Differential long-term neurotoxicity of HIV-1 proteins in the rat hippocampal formation: a design-based stereological study

Abstract

The human immunodeficiency virus type 1 (HIV-1) proteins, gp120 and Tat, are believed to play a role in mediating central nervous system (CNS) pathology in HIV-1 infected patients. Using design-based stereology, we examined the role of neonatal intrahippocampal injections of gp120 and Tat on the adult hippocampus ( approximately 7(1/2) month). Postnatal day (P)1-treated Sprague-Dawley rats were bilaterally injected with vehicle (VEH, 0.5 microl sterile buffer), gp120 (100 ng), Tat (25 microg) or combined gp120 + Tat (100 ng + 25 microg). Using Nissl-stained tissue sections, we quantified total neurons in five subregions of the rat hippocampus [granual layer (GL), hilus of the dentate gyrus (DGH), cornu ammonis fields (CA)2/3, CA1, and subiculum (SUB)], and total glial cells (astrocytes and oligodendrocytes) in two subregions (DGH and SUB). Estimates of cell area and cell volume were taken in the DGH. There was a significant reduction of neuron number in the CA2/3 subfield by Tat and gp120, and a significant reduction in the DGH by Tat only. For glial cells, numbers of astrocytes in the DGH and SUB were increased by the Tat protein, whereas no effects were noted for gp120. Finally, for oligodendrocytes Tat increased cell number in the DGH but not in any other region; gp120 had no detectable effect in any brain region. Estimates of cell area and cell volume of the three different cell types revealed no significant differences between treatments. Collectively, these results suggest differential effects of gp120 and Tat on the estimated total number of neurons, as well as on the number of glial cells.

FIGURE 1

A: Calibration bar; 250 μm, × 4 magnification.

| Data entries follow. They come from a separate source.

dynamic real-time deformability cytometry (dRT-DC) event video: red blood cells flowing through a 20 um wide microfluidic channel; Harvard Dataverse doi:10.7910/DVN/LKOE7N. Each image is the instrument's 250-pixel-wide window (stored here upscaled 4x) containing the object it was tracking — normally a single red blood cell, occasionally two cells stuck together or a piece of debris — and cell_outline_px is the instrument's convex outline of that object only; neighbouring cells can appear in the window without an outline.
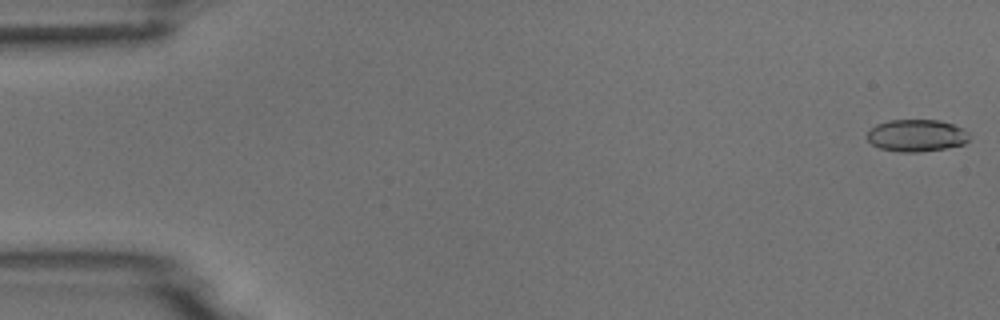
{"species": "common noctule bat (a hibernating species)", "species_latin": "Nyctalus noctula", "temperature_condition": "room temperature", "stored_images_in_passage": 7, "camera_frame_rate_fps": 3000, "um_per_image_px": 0.085, "animal": {"sex": "male", "body_mass_g": 18.8}, "frame": {"image": 1, "passage_image": 1, "time_ms": 0.0, "image_size_px": [1000, 320], "cell_outline_px": [[968, 140], [964, 144], [944, 148], [920, 152], [900, 152], [880, 148], [872, 144], [868, 140], [868, 132], [876, 124], [888, 120], [940, 120], [964, 128], [968, 132]], "centroid_in_image_um": [77.91, 11.51], "position_along_channel_um": 7.1, "area_um2": 19.07}}
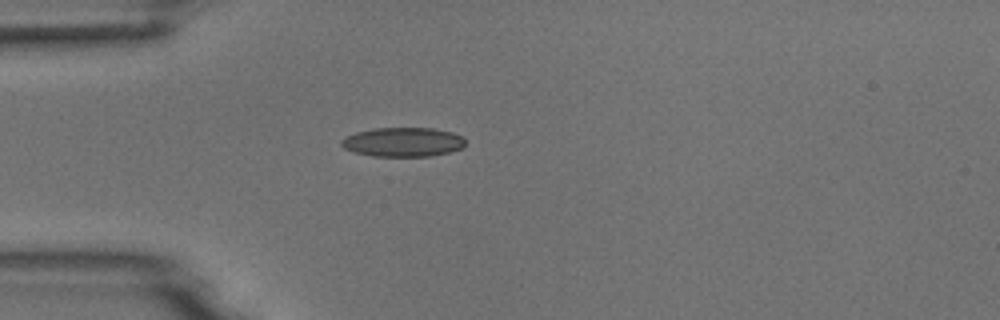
{"frame": {"image": 2, "passage_image": 5, "time_ms": 4.667, "image_size_px": [1000, 320], "cell_outline_px": [[464, 148], [432, 156], [372, 156], [356, 152], [344, 148], [340, 144], [340, 140], [356, 132], [372, 128], [432, 128], [452, 132], [460, 136], [464, 140]], "centroid_in_image_um": [34.24, 12.07], "position_along_channel_um": 50.8, "area_um2": 21.04}}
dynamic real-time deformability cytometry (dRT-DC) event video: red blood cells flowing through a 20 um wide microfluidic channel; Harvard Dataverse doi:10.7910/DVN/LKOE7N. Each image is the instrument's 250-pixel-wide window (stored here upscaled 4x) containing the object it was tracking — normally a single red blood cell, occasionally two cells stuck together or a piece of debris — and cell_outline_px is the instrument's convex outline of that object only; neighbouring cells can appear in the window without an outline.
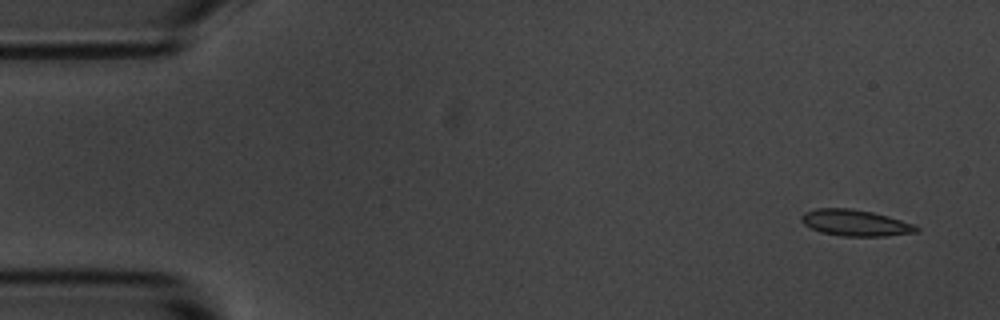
{"species": "common noctule bat (a hibernating species)", "species_latin": "Nyctalus noctula", "temperature_condition": "room temperature", "stored_images_in_passage": 5, "camera_frame_rate_fps": 3000, "um_per_image_px": 0.085, "animal": {"sex": "male", "body_mass_g": 20.1, "forearm_length_mm": 53.5}, "frame": {"image": 1, "passage_image": 1, "time_ms": 0.0, "image_size_px": [1000, 320], "cell_outline_px": [[920, 232], [884, 236], [844, 236], [820, 232], [804, 224], [800, 220], [800, 216], [804, 212], [816, 208], [848, 208], [872, 212], [888, 216], [912, 224], [920, 228]], "centroid_in_image_um": [72.68, 18.94], "position_along_channel_um": 12.3, "area_um2": 17.57}}
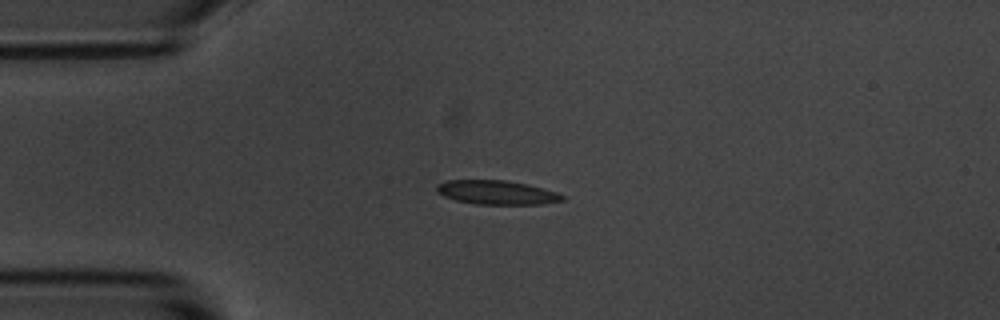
{"frame": {"image": 2, "passage_image": 4, "time_ms": 3.333, "image_size_px": [1000, 320], "cell_outline_px": [[564, 200], [544, 204], [476, 204], [456, 200], [444, 196], [436, 192], [436, 184], [448, 180], [504, 180], [524, 184], [556, 192], [564, 196]], "centroid_in_image_um": [42.17, 16.36], "position_along_channel_um": 42.8, "area_um2": 17.4}}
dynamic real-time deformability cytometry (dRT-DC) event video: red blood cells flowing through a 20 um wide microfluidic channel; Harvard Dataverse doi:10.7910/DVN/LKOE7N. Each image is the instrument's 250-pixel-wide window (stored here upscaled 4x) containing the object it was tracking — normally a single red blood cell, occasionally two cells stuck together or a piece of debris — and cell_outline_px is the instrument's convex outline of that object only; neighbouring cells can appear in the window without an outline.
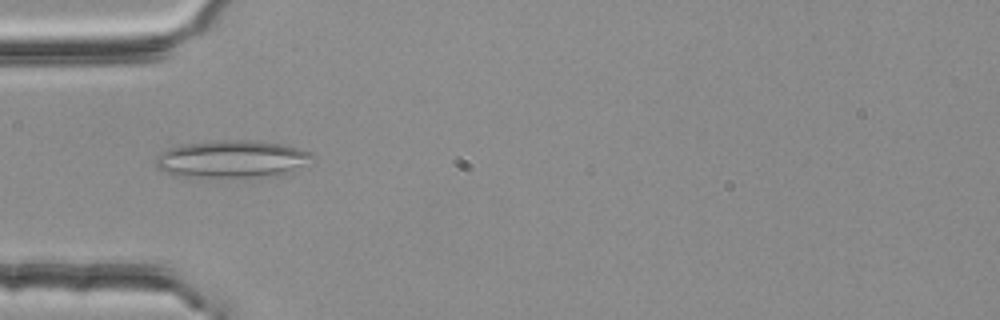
{"species": "common noctule bat (a hibernating species)", "species_latin": "Nyctalus noctula", "temperature_condition": "room temperature", "stored_images_in_passage": 38, "camera_frame_rate_fps": 3000, "um_per_image_px": 0.085, "animal": {"sex": "female", "body_mass_g": 25.1}, "frame": {"image": 1, "passage_image": 6, "time_ms": 1.667, "image_size_px": [1000, 320], "cell_outline_px": [[316, 156], [288, 172], [260, 176], [172, 176], [156, 168], [156, 156], [160, 152], [168, 148], [184, 144], [220, 140], [252, 140], [280, 144], [300, 148], [312, 152]], "centroid_in_image_um": [19.63, 13.49], "position_along_channel_um": 65.4, "area_um2": 33.58}}
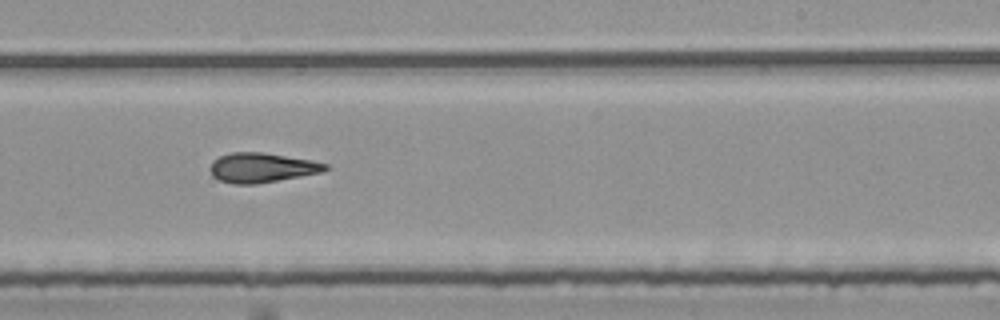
{"frame": {"image": 2, "passage_image": 22, "time_ms": 7.0, "image_size_px": [1000, 320], "cell_outline_px": [[328, 168], [324, 172], [256, 184], [232, 184], [220, 180], [212, 176], [208, 168], [212, 160], [220, 156], [232, 152], [264, 152], [312, 160], [328, 164]], "centroid_in_image_um": [22.23, 14.25], "position_along_channel_um": 266.8, "area_um2": 20.11}}
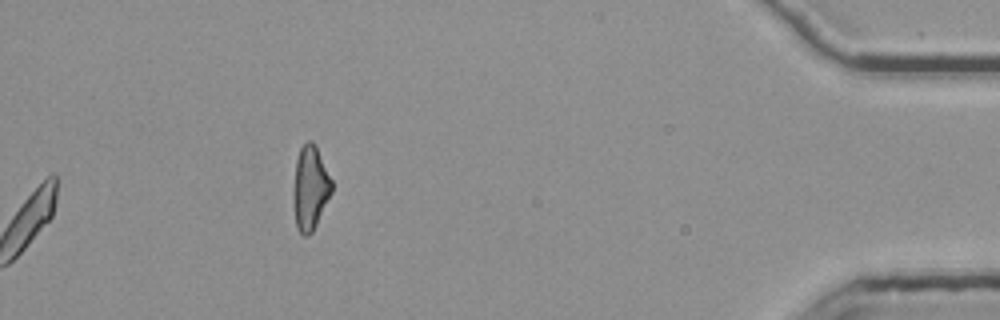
{"frame": {"image": 3, "passage_image": 38, "time_ms": 12.333, "image_size_px": [1000, 320], "cell_outline_px": [[332, 192], [312, 232], [308, 236], [304, 236], [296, 228], [296, 160], [300, 148], [308, 140], [312, 140], [316, 144], [332, 180]], "centroid_in_image_um": [26.43, 15.93], "position_along_channel_um": 408.8, "area_um2": 17.98}, "authors_computed_cell_mechanics": {"area_um2": 19.6809, "velocity_mm_per_s": 3.7867, "shape_relaxation_time_tau1_ms": null, "shape_relaxation_time_tau2_ms": 5.2156, "deformation_change_tau1": null, "deformation_change_tau2": 0.1645}}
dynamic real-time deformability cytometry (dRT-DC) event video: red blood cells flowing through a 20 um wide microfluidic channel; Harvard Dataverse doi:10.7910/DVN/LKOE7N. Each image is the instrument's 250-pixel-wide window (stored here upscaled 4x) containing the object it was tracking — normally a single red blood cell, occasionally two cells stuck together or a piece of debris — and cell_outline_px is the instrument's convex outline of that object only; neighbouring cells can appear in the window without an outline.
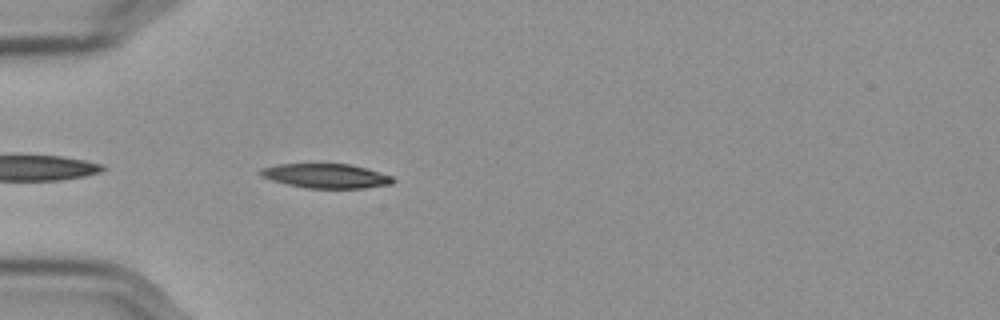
{"species": "Egyptian fruit bat (a non-hibernating species)", "species_latin": "Rousettus aegyptiacus", "temperature_condition": "cold", "stored_images_in_passage": 42, "camera_frame_rate_fps": 3000, "um_per_image_px": 0.085, "frame": {"image": 1, "passage_image": 3, "time_ms": 0.667, "image_size_px": [1000, 320], "cell_outline_px": [[396, 180], [392, 184], [364, 188], [308, 188], [288, 184], [272, 180], [264, 176], [260, 172], [260, 168], [276, 164], [352, 164], [392, 176]], "centroid_in_image_um": [27.75, 14.95], "position_along_channel_um": 57.3, "area_um2": 18.67}}
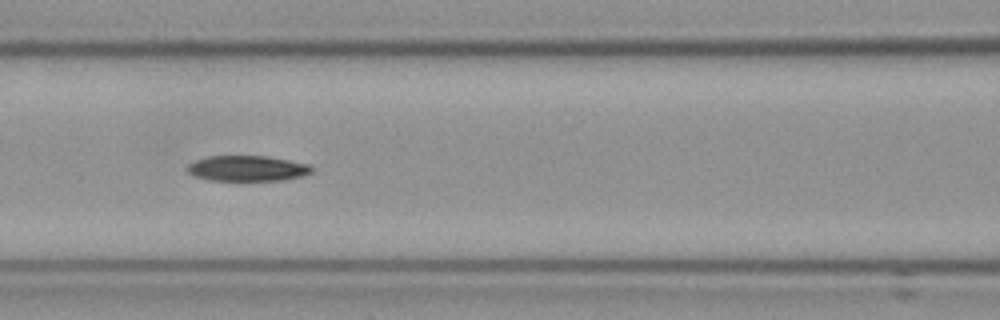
{"frame": {"image": 2, "passage_image": 11, "time_ms": 3.333, "image_size_px": [1000, 320], "cell_outline_px": [[312, 172], [300, 176], [284, 180], [240, 184], [208, 180], [196, 176], [188, 172], [188, 164], [196, 160], [208, 156], [268, 156], [308, 164], [312, 168]], "centroid_in_image_um": [21.0, 14.37], "position_along_channel_um": 145.6, "area_um2": 19.36}}
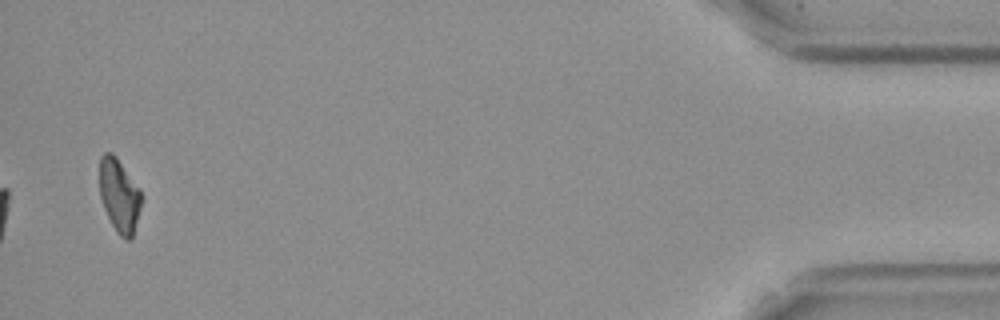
{"frame": {"image": 3, "passage_image": 41, "time_ms": 13.333, "image_size_px": [1000, 320], "cell_outline_px": [[140, 208], [132, 236], [128, 240], [124, 240], [116, 232], [104, 208], [100, 196], [100, 156], [104, 152], [112, 152], [116, 156], [140, 188]], "centroid_in_image_um": [10.12, 16.59], "position_along_channel_um": 425.1, "area_um2": 17.69}, "authors_computed_cell_mechanics": {"area_um2": 19.1896, "velocity_mm_per_s": 3.578, "shape_relaxation_time_tau1_ms": 6.7446, "shape_relaxation_time_tau2_ms": null, "deformation_change_tau1": 0.1854, "deformation_change_tau2": null}}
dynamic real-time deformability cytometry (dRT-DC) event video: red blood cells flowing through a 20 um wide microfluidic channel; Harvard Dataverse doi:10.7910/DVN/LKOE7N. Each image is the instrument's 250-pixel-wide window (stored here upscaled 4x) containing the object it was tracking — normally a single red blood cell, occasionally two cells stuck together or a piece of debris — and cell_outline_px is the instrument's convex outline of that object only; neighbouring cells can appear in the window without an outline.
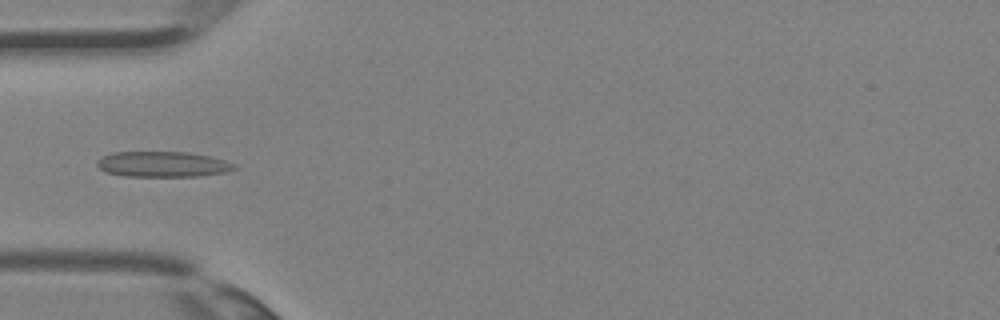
{"species": "Egyptian fruit bat (a non-hibernating species)", "species_latin": "Rousettus aegyptiacus", "temperature_condition": "room temperature", "stored_images_in_passage": 4, "camera_frame_rate_fps": 3000, "um_per_image_px": 0.085, "animal": {"sex": "female"}, "frame": {"image": 1, "passage_image": 4, "time_ms": 1.0, "image_size_px": [1000, 320], "cell_outline_px": [[240, 168], [228, 172], [200, 176], [124, 176], [104, 172], [96, 164], [96, 160], [112, 152], [188, 152], [208, 156], [224, 160], [236, 164]], "centroid_in_image_um": [13.86, 13.96], "position_along_channel_um": 71.1, "area_um2": 20.58}}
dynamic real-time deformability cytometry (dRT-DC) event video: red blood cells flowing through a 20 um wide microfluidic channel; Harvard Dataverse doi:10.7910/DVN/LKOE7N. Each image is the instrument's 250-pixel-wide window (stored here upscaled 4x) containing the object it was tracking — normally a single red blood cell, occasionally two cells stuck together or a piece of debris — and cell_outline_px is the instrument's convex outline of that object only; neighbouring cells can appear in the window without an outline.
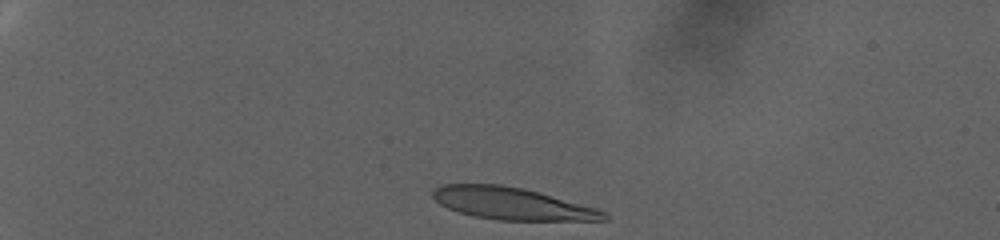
{"species": "human", "species_latin": "Homo sapiens", "temperature_condition": "warm", "stored_images_in_passage": 42, "camera_frame_rate_fps": 3000, "um_per_image_px": 0.085, "donor": {"sex": "female"}, "frame": {"image": 1, "passage_image": 3, "time_ms": 0.667, "image_size_px": [1000, 240], "cell_outline_px": [[608, 220], [500, 220], [472, 216], [448, 208], [440, 204], [432, 196], [432, 192], [440, 184], [500, 184], [524, 188], [596, 208], [604, 212], [608, 216]], "centroid_in_image_um": [43.49, 17.3], "position_along_channel_um": 41.5, "area_um2": 31.79}}
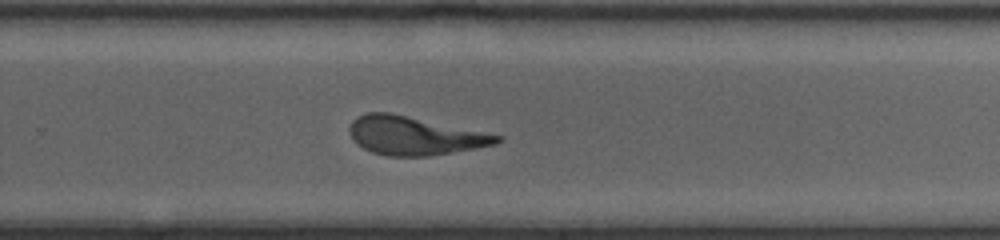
{"frame": {"image": 2, "passage_image": 19, "time_ms": 6.0, "image_size_px": [1000, 240], "cell_outline_px": [[504, 140], [496, 144], [476, 148], [428, 156], [388, 156], [372, 152], [364, 148], [352, 136], [348, 128], [352, 120], [368, 112], [392, 112], [504, 136]], "centroid_in_image_um": [35.27, 11.52], "position_along_channel_um": 294.5, "area_um2": 32.95}}
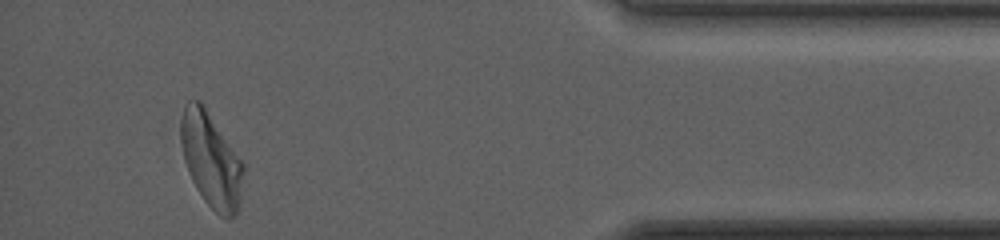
{"frame": {"image": 3, "passage_image": 37, "time_ms": 12.0, "image_size_px": [1000, 240], "cell_outline_px": [[244, 172], [240, 204], [236, 212], [228, 220], [220, 216], [204, 200], [196, 188], [192, 180], [184, 160], [180, 140], [180, 120], [184, 104], [188, 100], [200, 100], [204, 104], [244, 164]], "centroid_in_image_um": [17.93, 13.57], "position_along_channel_um": 417.3, "area_um2": 34.74}}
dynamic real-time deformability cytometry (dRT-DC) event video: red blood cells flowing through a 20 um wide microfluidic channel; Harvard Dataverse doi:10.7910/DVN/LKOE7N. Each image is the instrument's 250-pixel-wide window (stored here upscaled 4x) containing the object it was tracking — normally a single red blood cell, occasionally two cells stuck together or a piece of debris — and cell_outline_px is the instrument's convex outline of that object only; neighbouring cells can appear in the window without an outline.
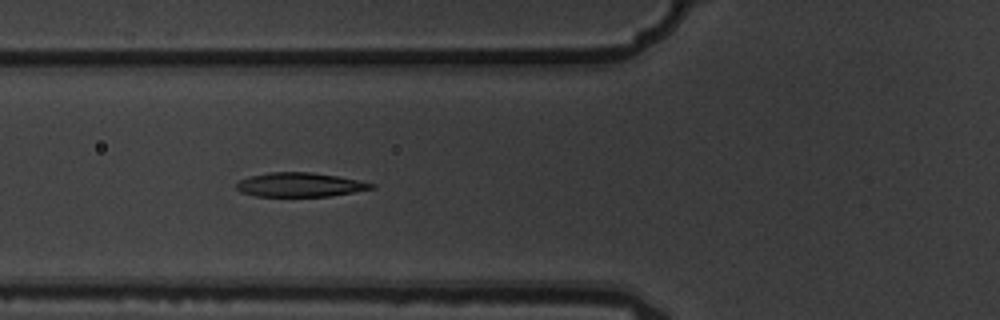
{"species": "common noctule bat (a hibernating species)", "species_latin": "Nyctalus noctula", "temperature_condition": "warm", "stored_images_in_passage": 7, "camera_frame_rate_fps": 3000, "um_per_image_px": 0.085, "animal": {"sex": "male", "body_mass_g": 19.5, "forearm_length_mm": 54.6}, "frame": {"image": 1, "passage_image": 6, "time_ms": 1.667, "image_size_px": [1000, 320], "cell_outline_px": [[376, 188], [328, 196], [256, 196], [240, 192], [236, 188], [236, 184], [240, 180], [248, 176], [272, 172], [312, 172], [336, 176], [376, 184]], "centroid_in_image_um": [25.46, 15.7], "position_along_channel_um": 100.3, "area_um2": 18.84}}
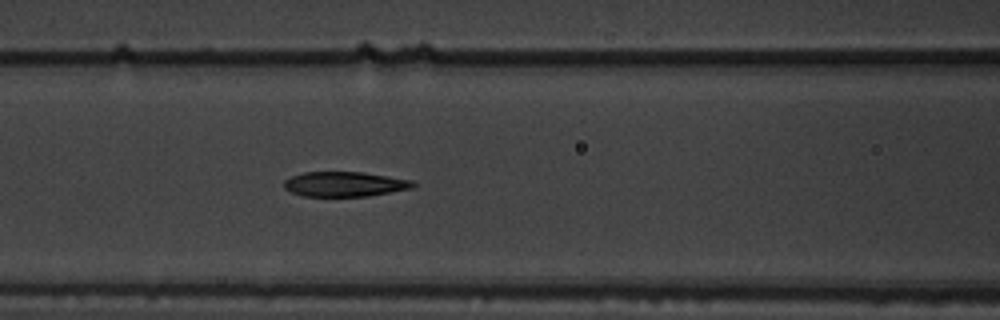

Left Panel: The cytoarchitectonic delineation of hippocampal subfields cut in the horizontal plane. Middle Panel: Arrows indicate the hippocampal subfields for analysis. Arrowheads mark the border between the different hippocampal subfields. Right Panel: Boundaries of the cellular layers as outlined on the StereoInvestigator 7.0 system, i.e., the defined regions of interest within cells were counted and cell area and cell volume were taken; B: A more detailed illustration of the different hippocampal subregions with close ups by using × 60 and × 100 magnifications.

FIGURE 2

A photomicrograph of the hilus of the dentate gyrus at × 100 magnification, illustrating typical cell types based on morphology and Nissl-Staining. Neurons, indicated by the solid gray arrowheads, are heavily stained with a large nucleus and single nucleolus. Astrocytes, indicated by the open arrowheads, display pale staining of the nucleus and a thin rim of Nissl stained cytoplasm immediately adjacent to the nucleus. Oligodendrocytes, indicated by the filled black arrowheads, are identified by dark nuclei eccentrically located on one end of a polar cell body. Microglia, that are not shown here, are characterized by irregular shape, dark stained nuclei and patched of condensed chromatin with little cytoplasmic staining.; Calibration Bar: 25 μm.

FIGURE 3

Estimated total number of neurons across the five subregions of the rat hippocampus. Region specific illustration of the total neuron number in the (A) granual layer (GL), (B) hilus of the dentate gyrus (DGH), (C) cornu ammonis fields (CA)2/3, (D) CA1, and (E) subiculum (SUB)., P ≤ 0.05; P ≤ 0.01.

FIGURE 4

Estimated total number of neurons, astrocytes and oligodendrocytes in the (A) hilus of the dentate gyrus (DGH) and (B) subiculum (SUB), P ≤ 0.05; P ≤ 0.01, P ≤ 0.001.

FIGURE 5

Cell morphology data in the hilus of the dentate gyrus (DGH) illustrate (A) cell volume with a significant cell type effect and (B) cell area with a significant cell type effect.